Court rules convicted child abuser, 31, will become the FIRST inmate in the country to get sex reassignment surgery after Idaho loses appeal.
(AP) — Idaho Gov. Brad Little says he’ll fight a Friday decision by a federal appeals court that the state must provide gender confirmation surgery to a transgender inmate from Bannock County who’s lived as a woman for years, but who has continuously been housed in a men’s prison.
The 9th U.S. Circuit Court of Appeals agreed with a federal judge in Idaho that the state’s denying the surgery for 31-year-old Adree Edmo amounted to cruel and unusual punishment, a violation of the Eighth Amendment of the U.S. Constitution.
Little said he plans to appeal the “extremely disappointing” decision to the U.S. Supreme Court.

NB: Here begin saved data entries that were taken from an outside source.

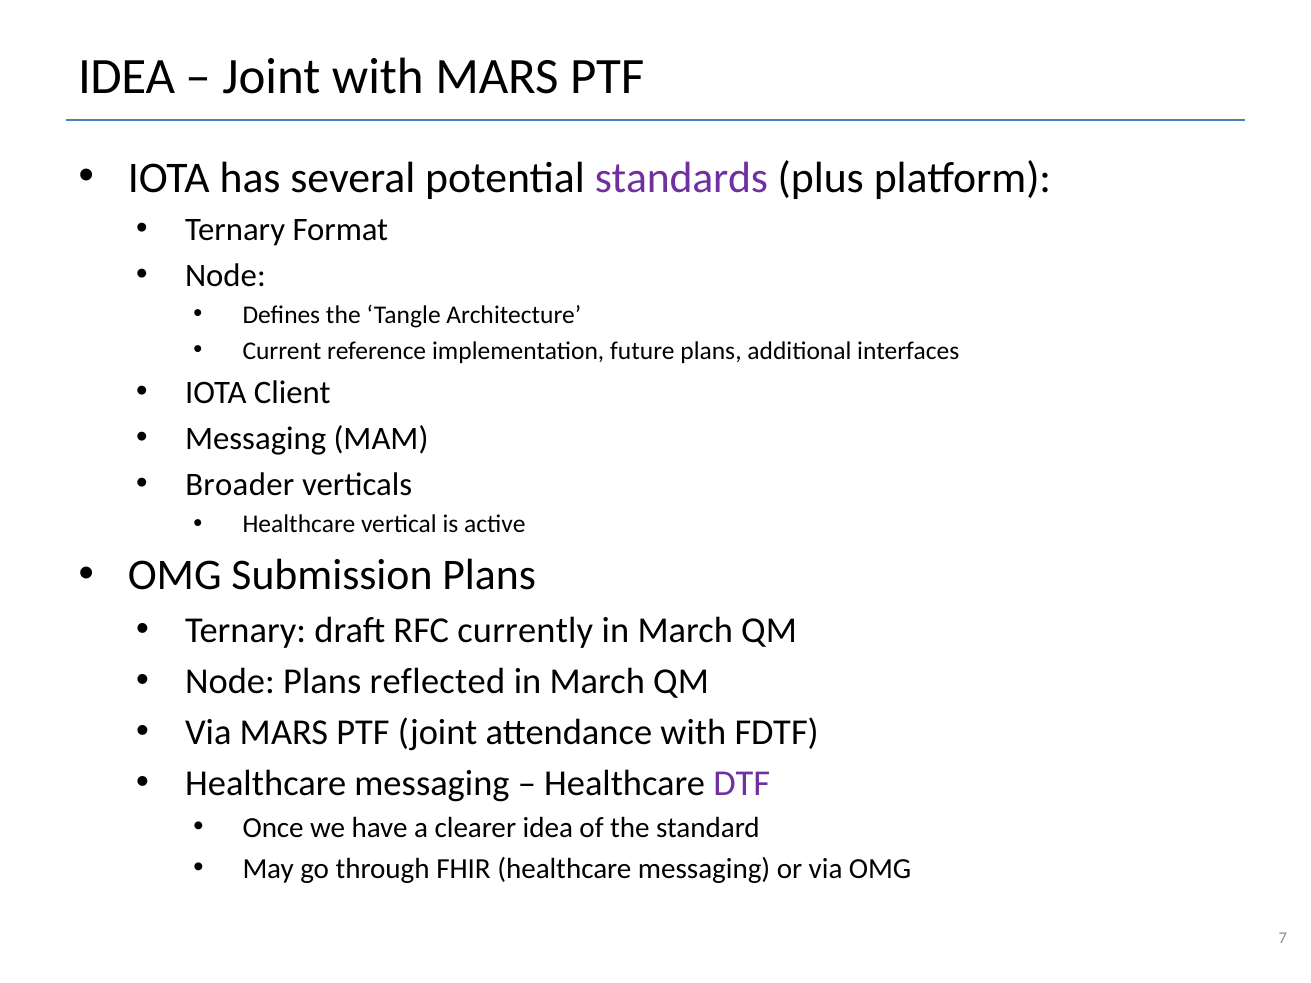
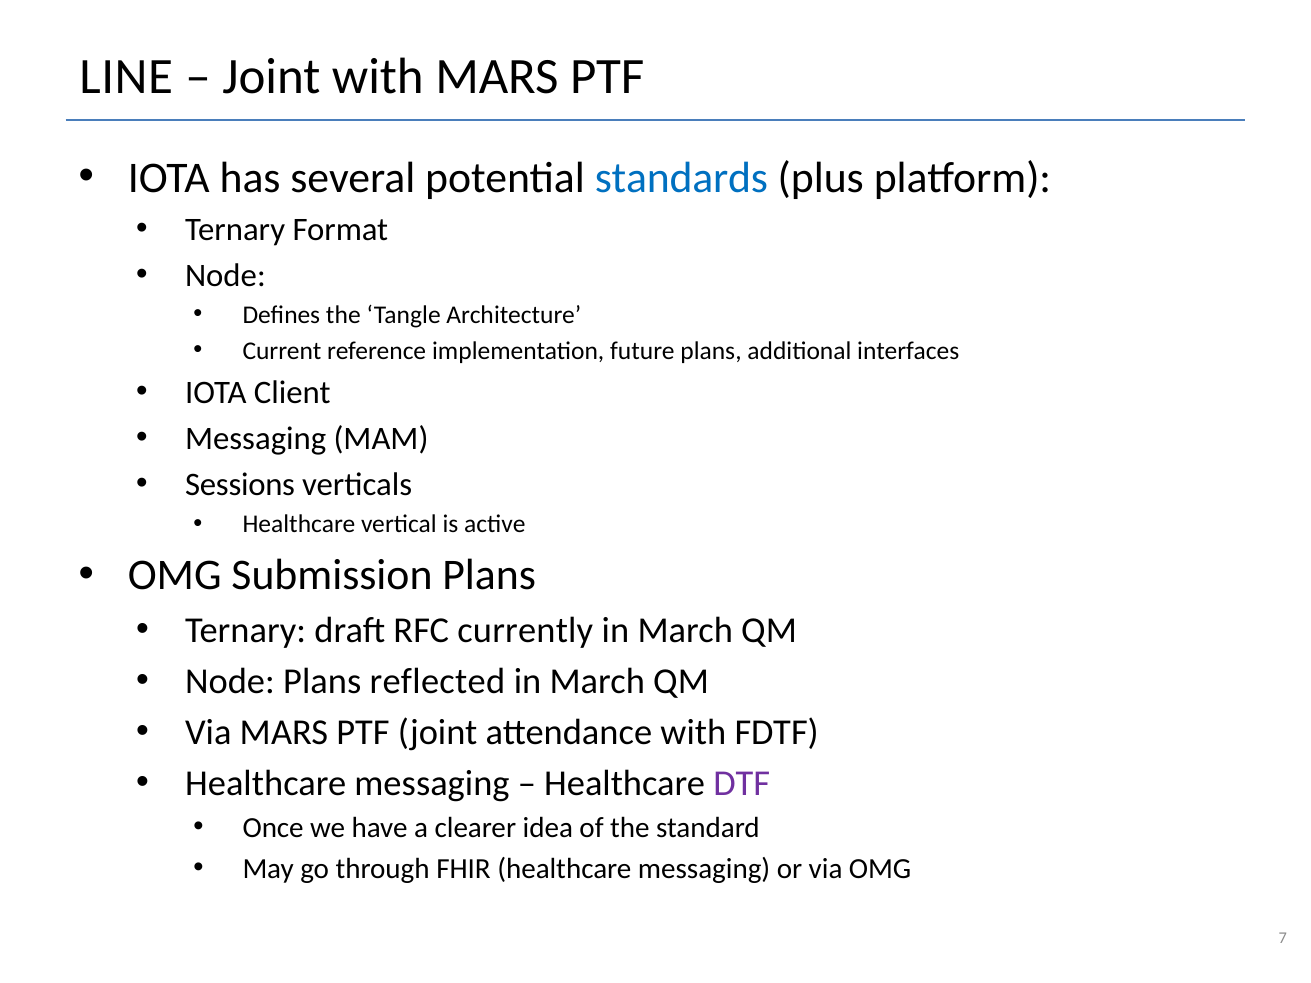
IDEA at (127, 77): IDEA -> LINE
standards colour: purple -> blue
Broader: Broader -> Sessions
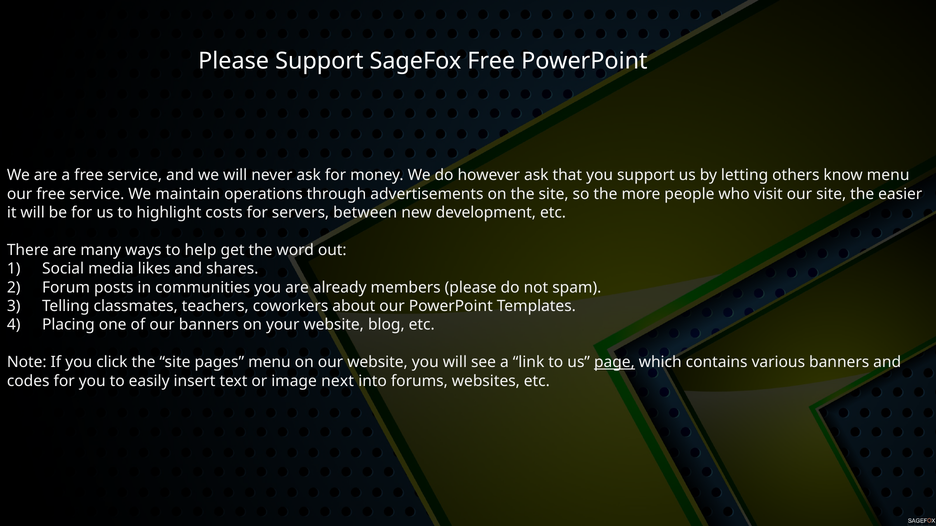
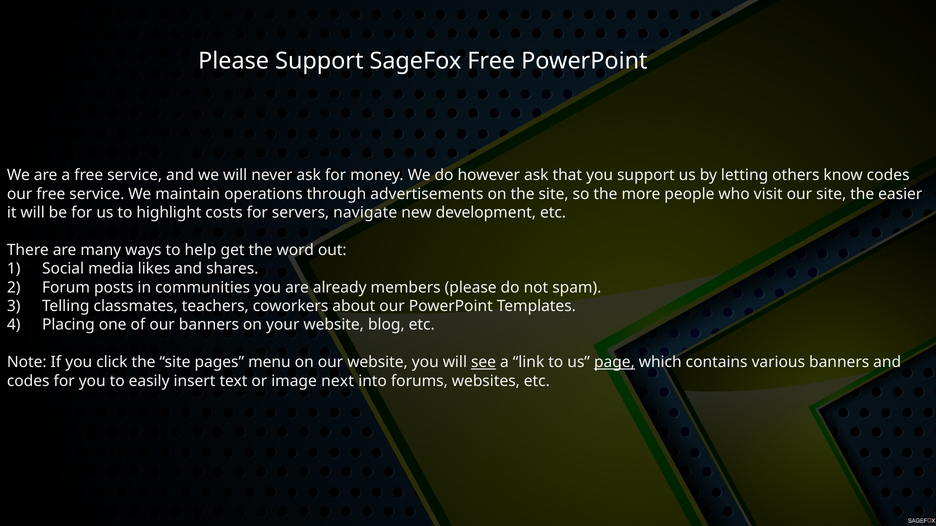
know menu: menu -> codes
between: between -> navigate
see underline: none -> present
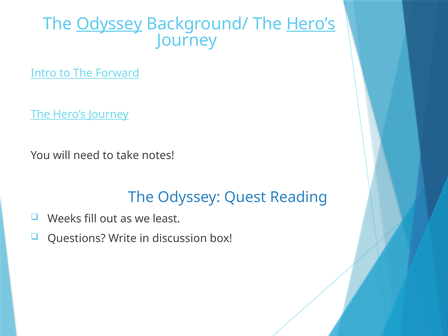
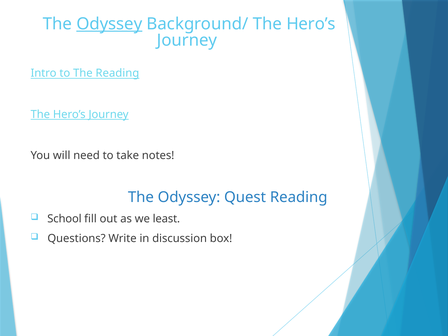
Hero’s at (311, 24) underline: present -> none
The Forward: Forward -> Reading
Weeks: Weeks -> School
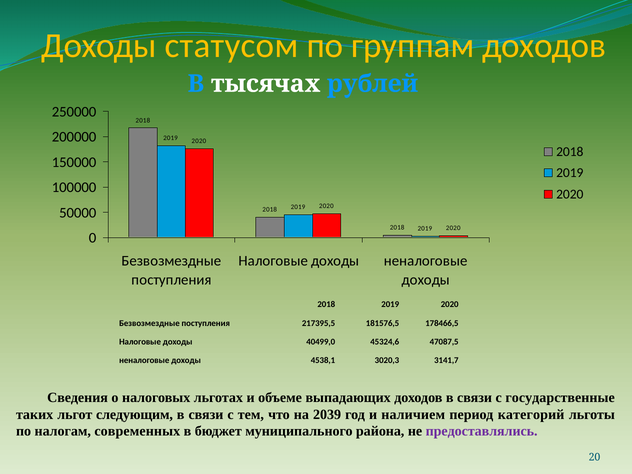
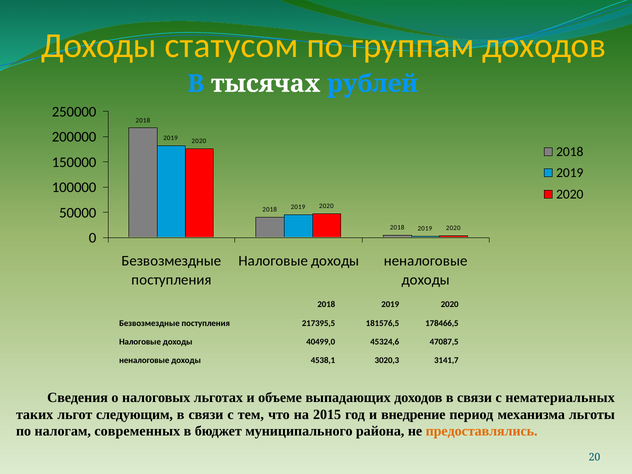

“The hard working taxpayers of Idaho should not be forced to pay for a prisoner’s gender reassignment surgery when individual insurance plans won’t even cover it,” Little said in a news release. “We cannot divert critical public dollars away from our focus on keeping the public safe and rehabilitating offenders.”
The ruling affirms taxpayer funds will be used to provide gender reassignment surgery to Adree Edmo, who’s transgender and has been an inmate in the Idaho State Correctional Institution since 2012. Edmo has been ever since she pleaded guilty to sexual abuse of a 15-year-old male at a house party.
Edmo doesn’t have access to her personal funds while she’s incarcerated. The estimated cost of male-to-female gender reassignment surgery can be more than $100,000.